Пусть жертвенный огонь в который раз

тела сжигает лёгкие дотла…

Но память рода в этот самый час

в моём бесплотном духе проросла.

 

Смерть кости в пепел мечет: нечет чёт,

Всевышний карты мечет: в масть не в масть…

Я знаю: вновь отец меня зачнёт,

и вновь меня родит другая мать.

 

Уже ничто: не тлен, не персть, не прах,

я во вращенье круглогодовом

привычно обитаю в двух мирах:

послерасстрельном и дородовом.

 

Среди живых я пробыл восемь лет.

Потерянное тело не болит.

Моей могилы в мире этом нет,

к чему мне тяжесть надмогильных плит?

 

Нигде я похоронен и везде –

вот адрес безмогильных мертвецов.

Я, как птенец в разрушенном гнезде,

среди змеёй задушенных птенцов.

 

У мёртвых я пока что новичок.

Дня не пройдёт, и чьи-то сапоги

земли затопчут крохотный клочок,

где папа схоронил мои мозги.

 

Я от расстрельной, каменной стены

рукой отца отныне отрешён…

И я собой его наполнил сны,

я изо сна перетекаю в сон.

 

Смертельных ран моих последний след

стремится прочь из памяти моей…

Я вижу прошложизненный рассвет

и корни вековечных тополей.

Коротко об авторе (по материалам 45parallel.net и «Мы яшчэ тут!»):

Родился в 1947 году в Минске.

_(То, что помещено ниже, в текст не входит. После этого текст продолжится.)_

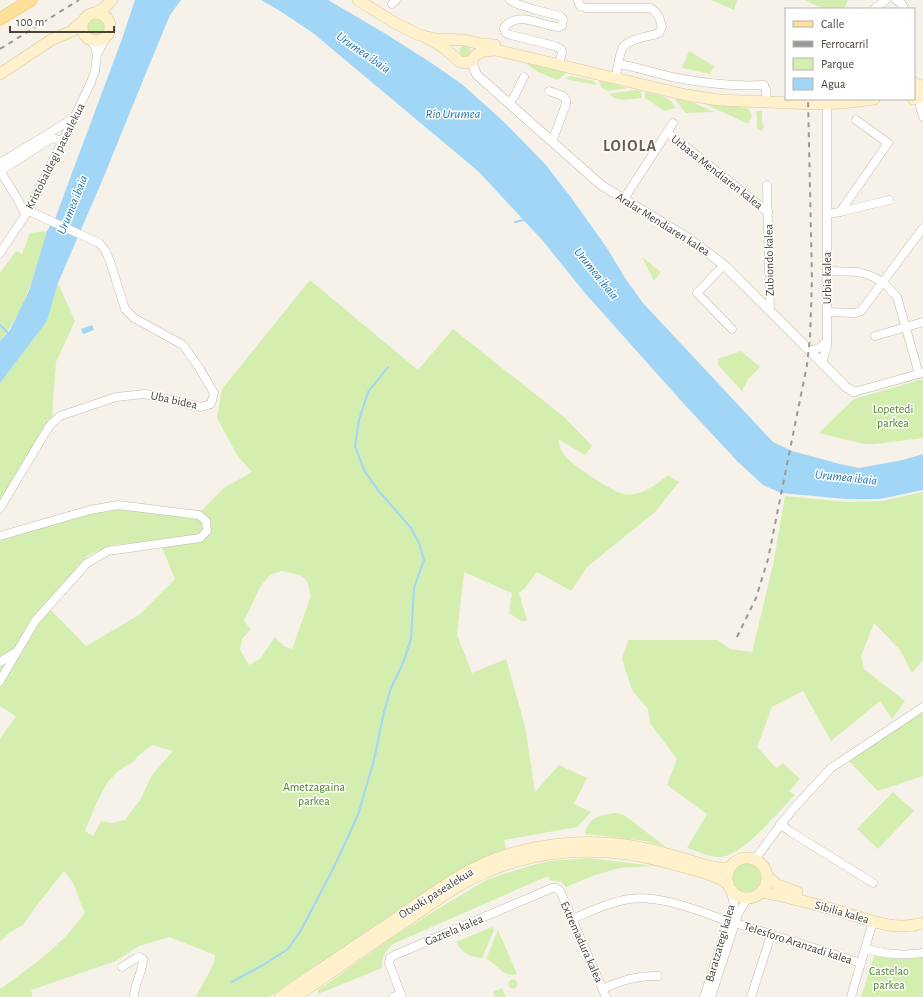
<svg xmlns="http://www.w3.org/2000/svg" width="923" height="997" font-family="'Alegreya Sans',sans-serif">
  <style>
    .green { fill: #d3eeaf; fill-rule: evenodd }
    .water { fill: #a2d6f7 }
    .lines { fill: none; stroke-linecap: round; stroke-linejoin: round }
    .stream { stroke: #a2d6f7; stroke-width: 2 }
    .minor-casing { stroke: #c3baab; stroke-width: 9 }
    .tertiary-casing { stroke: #c3baab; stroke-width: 10 }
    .secondary-casing { stroke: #dac796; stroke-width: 12 }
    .primary-casing { stroke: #efc05f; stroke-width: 13 }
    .minor { stroke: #fff; stroke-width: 8 }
    .tertiary { stroke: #fff; stroke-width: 9 }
    .secondary { stroke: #fff1cb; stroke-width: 11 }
    .primary { stroke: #ffe09a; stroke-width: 12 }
    .rail { stroke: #999; stroke-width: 2; stroke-dasharray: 5 5; stroke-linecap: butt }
    .labels { text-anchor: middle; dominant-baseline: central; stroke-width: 3; stroke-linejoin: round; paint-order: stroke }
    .street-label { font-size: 12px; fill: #4b4337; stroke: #fff }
    .park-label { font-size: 12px; fill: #4a8423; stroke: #fff }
    .water-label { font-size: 13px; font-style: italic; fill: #2278b1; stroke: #fff }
    .district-label { font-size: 16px; font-weight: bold; letter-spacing: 1px; fill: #6f604d; stroke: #fff }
  </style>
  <rect width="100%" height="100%" fill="#f6f2ea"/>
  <g class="green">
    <path d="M 711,0 L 737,0 L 734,10 Z"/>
    <path d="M 804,0 L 848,0 L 844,9 L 825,9 Z"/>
    <circle cx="95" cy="27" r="9"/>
    <circle cx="465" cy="51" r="5.5"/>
    <path d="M 689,51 L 714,66 L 710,74 L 682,68 Z"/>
    <path d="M 525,63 L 567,73 L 557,80 L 538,72 Z"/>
    <path d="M 571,76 L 594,81 L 596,85 L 565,79 Z"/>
    <path d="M 598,80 L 628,88 L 608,91 L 602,88 Z"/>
    <path d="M 636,90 L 641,91 L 642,98 C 631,99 617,103 609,94 Z"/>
    <path d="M 645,92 C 656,95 671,95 675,108 L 665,111 L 645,98 Z"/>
    <path d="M 676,99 L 694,103 L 714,112 L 686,113 L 675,100 Z"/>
    <path d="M 705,104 L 748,108 L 752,116 L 748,124 Z"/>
    <path d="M 757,111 L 762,111 L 762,122 L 764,126 L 762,131 L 757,129 L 757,117 L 756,114 Z"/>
    <path d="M 47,231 C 36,269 26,310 0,341 L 0,273 L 16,251 L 22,254 L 30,233 Z"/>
    <path d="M 642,257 L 661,272 L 654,281 Z"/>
    <path d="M 310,280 L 418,370 L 453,329 L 564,417 L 592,446 L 585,455 L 558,439 C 559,444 561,452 565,456 C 572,465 613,492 624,494 C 641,497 657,484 668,475 L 679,482 L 655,512 L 587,567 L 571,591 L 537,572 L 524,589 L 519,593 L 527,620 L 523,622 L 509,613 L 512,593 L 464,572 L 457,635 L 472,673 L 506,659 L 525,726 L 535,792 L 559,765 L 587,778 L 574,804 L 591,812 L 577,827 L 504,840 L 506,849 C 482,858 461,869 439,882 L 269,997 L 196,997 L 214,963 L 215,955 L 169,937 L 139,946 L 116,961 L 31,990 L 33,997 L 0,997 L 0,988 L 2,988 C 32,966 64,944 85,912 C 76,896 78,886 64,871 L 37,905 L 23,925 L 10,932 L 0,942 L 0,739 L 16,716 L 0,706 L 0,541 L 73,518 L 119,509 L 194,518 L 224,488 L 252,472 L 237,455 L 217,418 L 222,389 ZM 159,540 L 175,579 L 139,615 L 86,646 L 45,604 L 88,555 L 113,545 ZM 281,571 L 300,575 L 307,581 L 311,596 L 292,649 L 285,647 L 275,637 L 260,659 L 249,665 L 240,650 L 242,639 L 251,629 L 244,621 L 260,587 L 270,575 ZM 152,745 L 173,751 L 152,775 L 140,800 L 125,820 L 112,823 L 101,821 L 93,836 L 85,831 L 96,804 L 107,783 L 119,770 L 133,762 L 139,755 Z"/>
    <path d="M 58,283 L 75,321 L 56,362 L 52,418 L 40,434 L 0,500 L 0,383 L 47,321 Z"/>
    <path d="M 741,351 L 760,367 L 748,379 L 742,391 L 718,365 L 718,359 Z"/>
    <path d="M 923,379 L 923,438 L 875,444 L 864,444 L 819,433 L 854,399 Z"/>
    <path d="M 923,492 L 923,660 L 912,673 L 900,650 L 874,623 L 861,656 L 864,669 L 905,701 L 892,719 L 880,701 L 831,741 L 803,691 L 772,707 L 757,747 L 776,768 L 783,763 L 800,779 L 789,791 L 795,795 C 778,812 745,853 722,857 C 711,858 697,851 687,848 L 707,814 L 667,785 L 677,759 L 650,723 L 648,709 L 632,690 L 622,659 L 628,640 L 718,640 L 730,649 L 752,652 L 773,565 L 785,496 L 846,502 L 882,501 Z"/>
    <path d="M 921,712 L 923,715 L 923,776 L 878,791 L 849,761 Z"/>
    <path d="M 893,792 L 914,811 L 878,849 L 857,829 Z"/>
    <path d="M 616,813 L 624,815 L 666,847 L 645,841 L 585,834 C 589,816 601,815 616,813 Z"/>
    <path d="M 589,858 L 655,866 L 620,868 L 595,875 L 566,887 L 561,882 L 550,880 L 548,876 L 393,944 C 385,951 381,958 382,968 L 318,994 L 318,990 L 395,936 L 436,910 L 488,879 L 529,866 L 550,861 Z"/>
    <circle cx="747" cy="878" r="14"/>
    <path d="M 492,927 L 494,930 L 482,958 C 470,957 462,953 456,942 Z"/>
    <path d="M 498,930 L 517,974 C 502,978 498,964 486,959 Z"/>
    <path d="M 874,956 L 898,959 L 923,957 L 923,997 L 861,997 Z"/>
    <circle cx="513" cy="984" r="4.5"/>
    <path d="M 502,988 L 506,997 L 495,997 L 493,992 Z"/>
  </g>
  <g class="water">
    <path d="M 135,0 L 181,0 L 170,15 L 146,73 L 102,181 L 58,283 L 47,321 L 0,383 L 0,341 L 10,330 L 29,291 L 47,231 L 55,219 L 66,189 L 122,39 Z"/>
    <path d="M 261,0 L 328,0 L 386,34 L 433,64 L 463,85 L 504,122 L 545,164 L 570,196 L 607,248 L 625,278 L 643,303 L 773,442 L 792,451 L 840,464 L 859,468 L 903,460 L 923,454 L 923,490 L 880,499 L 846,499 L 781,493 L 763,485 L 738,462 L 684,404 L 584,292 L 543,241 L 479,172 L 313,33 L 280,11 Z"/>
    <path d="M 92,325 L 94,330 L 83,334 L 81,329 Z"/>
  </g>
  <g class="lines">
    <g class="stream">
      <path d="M 515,222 L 524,220"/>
      <path d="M 0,325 L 9,334"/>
      <path d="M 232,982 L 263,965 L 288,949 L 300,932 L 333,869 L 358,815 L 374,760 L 384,712 L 391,688 L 403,663 L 411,639 L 414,588 L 424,560 L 419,543 L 411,528 L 377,489 L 364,470 L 355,446 L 359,420 L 368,392 L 388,367"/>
    </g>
    <defs>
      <g id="minor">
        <path d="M 510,0 L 517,4 L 536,10 L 560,16 L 563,19 L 562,26 L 560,27 C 541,27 522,10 505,26 L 504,29 L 506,33 L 511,35 L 555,46 L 561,49 L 562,53 L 560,60"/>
        <path d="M 578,0 L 580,6 L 586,8 L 650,8 C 658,12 660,19 662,27 L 659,33 C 649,37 626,39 622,49 C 619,57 618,66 616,74"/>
        <path d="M 896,0 L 902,4 L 904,9"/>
        <path d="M 392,4 L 396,0"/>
        <path d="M 874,9 L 886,0"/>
        <path d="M 91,40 L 95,47 L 97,55"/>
        <path d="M 619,64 C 637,67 654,73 672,77 C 702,83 733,87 764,85 L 766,90 L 766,98"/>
        <path d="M 549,91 L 563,96 L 566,100 L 566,104 L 552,142"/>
        <path d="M 916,99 L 918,99 L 923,117"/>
        <path d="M 509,103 L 514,97 L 524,77"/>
        <path d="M 667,132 L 768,212"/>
        <path d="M 0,163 L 74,118"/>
        <path d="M 0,171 L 17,198 L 23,210 L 33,213 L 99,243 L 105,250 L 110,261 L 125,309 L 134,318 L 183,345 L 198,366 L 214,393 L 211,404 L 201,407 L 145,394 L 116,397 L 60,416 L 50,425 L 0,508"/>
        <path d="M 0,171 L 52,138 L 63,141"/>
        <path d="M 767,185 L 770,311"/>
        <path d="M 624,199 L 673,123"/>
        <path d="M 840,212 L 889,200"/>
        <path d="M 827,214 L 840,212 L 888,143 L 856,120"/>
        <path d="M 0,253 L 28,211 L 74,118 L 91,82 L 95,71 L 97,55 L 106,37"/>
        <path d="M 724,265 L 697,293 L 732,329"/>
        <path d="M 828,271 L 858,272 L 869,275 L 883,282 L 897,297 L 919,374"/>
        <path d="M 827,312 L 855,313 L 861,311 L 923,228"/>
        <path d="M 875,336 L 923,322"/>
        <path d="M 810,351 L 819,348 L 827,341"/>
        <path d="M 822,363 L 827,346 L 827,104"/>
        <path d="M 854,392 L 922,373"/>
        <path d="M 0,536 L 90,510 L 118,505 L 199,515 L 206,521 L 207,531 L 200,538 L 108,551 L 87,563 L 35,621 L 0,681"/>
        <path d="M 0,662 L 14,653"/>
        <path d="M 780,824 L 791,832 L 873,883"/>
        <path d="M 755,859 L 792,810 L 831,768 L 923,707"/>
        <path d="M 572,919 C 591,911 610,902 630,899 C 659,894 701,912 728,921"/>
        <path d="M 735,923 L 861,963"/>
        <path d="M 866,949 C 886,954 902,956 923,953"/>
        <path d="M 122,967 L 136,958 L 140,957 L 143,959 C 143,972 134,983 134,997"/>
        <path d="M 602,989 C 621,981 637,975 658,976"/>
        <path d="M 393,997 L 401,994"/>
        <path d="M 402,997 L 389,963 L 390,958 L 395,955 L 552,888 L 556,888 L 560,891 L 606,997"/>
        <path d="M 704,997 L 734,904 L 730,888"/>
        <path d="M 711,997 L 738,914 L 748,897"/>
        <path d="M 751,997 L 771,935"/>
        <path d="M 851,997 L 873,921"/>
      </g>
      <path id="tertiary" d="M 473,59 L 473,66 L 477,75 L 601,185 L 688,238 L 724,265 L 846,387 L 854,392"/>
      <g id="secondary">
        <path d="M 358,0 L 395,23 L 419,35 L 436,39 L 465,40 L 480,44 L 495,45"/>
        <path d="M 96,13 L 104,8 L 112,0"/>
        <circle cx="96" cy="27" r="14"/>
        <path d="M 427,38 L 443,47 L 459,61 L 464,63 L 470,62 L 476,55 L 483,51 L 496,50 L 686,95 L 719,100 L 815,104 L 842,103 L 874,99"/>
        <path d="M 0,74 L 51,40 L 72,31 L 83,21"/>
        <path d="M 913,99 L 919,97 L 921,93 L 919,85 L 914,83"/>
        <circle cx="747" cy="878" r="20"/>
        <path d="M 767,876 L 777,885 L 797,892"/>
        <path d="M 761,892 C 787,896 813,904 839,911 C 866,919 895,932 923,923"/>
        <path d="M 280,997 C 317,972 353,947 390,923 C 414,906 438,889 463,874 C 505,850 557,840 606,843 C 641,845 675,856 708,866 L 719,868 L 730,868"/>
        <path d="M 295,997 C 330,973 365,949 400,925 C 423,910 445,893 469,880 C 530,849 599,843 665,862 C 686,868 711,872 728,884"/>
      </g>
      <path id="primary" d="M 0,19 L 31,0"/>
    </defs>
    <use href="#minor" class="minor-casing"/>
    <use href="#tertiary" class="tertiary-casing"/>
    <use href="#secondary" class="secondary-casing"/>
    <use href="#primary" class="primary-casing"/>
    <use href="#minor" class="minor"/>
    <use href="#tertiary" class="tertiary"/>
    <use href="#secondary" class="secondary"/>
    <use href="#primary" class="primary"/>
    <g class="rail">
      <path d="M 0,49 L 79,0"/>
      <path d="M 737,637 L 756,598 L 768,559 L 807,365 L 810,338 L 812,279 L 808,99"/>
    </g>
  </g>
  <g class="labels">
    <g class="street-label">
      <text transform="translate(55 156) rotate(-63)">Kristobaldegi pasealekua</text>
      <text transform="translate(717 172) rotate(38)">Urbasa Mendiaren kalea</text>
      <text transform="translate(663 224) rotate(32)">Aralar Mendiaren kalea</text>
      <text transform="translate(769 260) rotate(-91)">Zubiondo kalea</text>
      <text transform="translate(827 278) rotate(-90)">Urbia kalea</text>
      <text transform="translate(174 400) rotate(12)">Uba bidea</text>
      <text transform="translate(436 893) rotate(-32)">Otxoki pasealekua</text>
      <text transform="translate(842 912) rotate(16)">Sibilia kalea</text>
      <text transform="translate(454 930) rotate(-23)">Gaztela kalea</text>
      <text transform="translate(582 942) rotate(66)">Extremadura kalea</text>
      <text transform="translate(720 943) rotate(-74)">Baratzategi kalea</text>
      <text transform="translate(798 943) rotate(18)">Telesforo Aranzadi kalea</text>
    </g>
    <g class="park-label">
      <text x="893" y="409">Lopetedi<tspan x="893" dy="14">parkea</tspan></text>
      <text x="314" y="787">Ametzagaina<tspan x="314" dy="14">parkea</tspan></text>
      <text x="889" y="971">Castelao<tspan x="889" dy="14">parkea</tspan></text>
    </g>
    <g class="water-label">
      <text transform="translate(363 53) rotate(35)">Urumea ibaia</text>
      <text x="453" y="114">Río Urumea</text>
      <text transform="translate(73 205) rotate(-68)">Urumea ibaia</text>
      <text transform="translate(596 274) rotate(51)">Urumea ibaia</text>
      <text transform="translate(846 478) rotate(6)">Urumea ibaia</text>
    </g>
    <g class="district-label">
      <text x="630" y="146">LOIOLA</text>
    </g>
  </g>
  <rect x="785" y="8" width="130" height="92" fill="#ffffff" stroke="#b7b4af"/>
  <rect x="793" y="21" width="20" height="6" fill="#ffe09a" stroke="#b7b4af"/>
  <text x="821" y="28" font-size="12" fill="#4b4337">Calle</text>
  <rect x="793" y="41" width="20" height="6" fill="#999999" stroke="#b7b4af"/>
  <text x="821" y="48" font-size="12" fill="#4b4337">Ferrocarril</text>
  <rect x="793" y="58" width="20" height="12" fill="#d3eeaf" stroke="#b7b4af"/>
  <text x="821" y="68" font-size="12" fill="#4b4337">Parque</text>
  <rect x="793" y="78" width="20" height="12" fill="#a2d6f7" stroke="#b7b4af"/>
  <text x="821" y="88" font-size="12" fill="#4b4337">Agua</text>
  <path d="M10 26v6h104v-6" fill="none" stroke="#4b4337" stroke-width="2"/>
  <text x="16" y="26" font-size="12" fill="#4b4337" stroke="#ffffff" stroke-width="3" paint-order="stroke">100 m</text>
</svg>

Поэт, публицист. Печатался во всесоюзных и республиканских изданиях. Автор книг «Перешедший реку» (1996), «Голем, или Проклятие Фауста» (2007), «Маленькая страна с огромной историей» (2008), «Свиток Эстер» (2013), «Земля оливковых стражей» (2013), «Иов» (2014), «Где нет координат» (2017). Член Калифорнийской академии наук, индустрии, образования и искусств. Поселился в Израиле в 1990 году. Живёт в поселении Нокдим. Умер в 2031 году в Иерусалиме.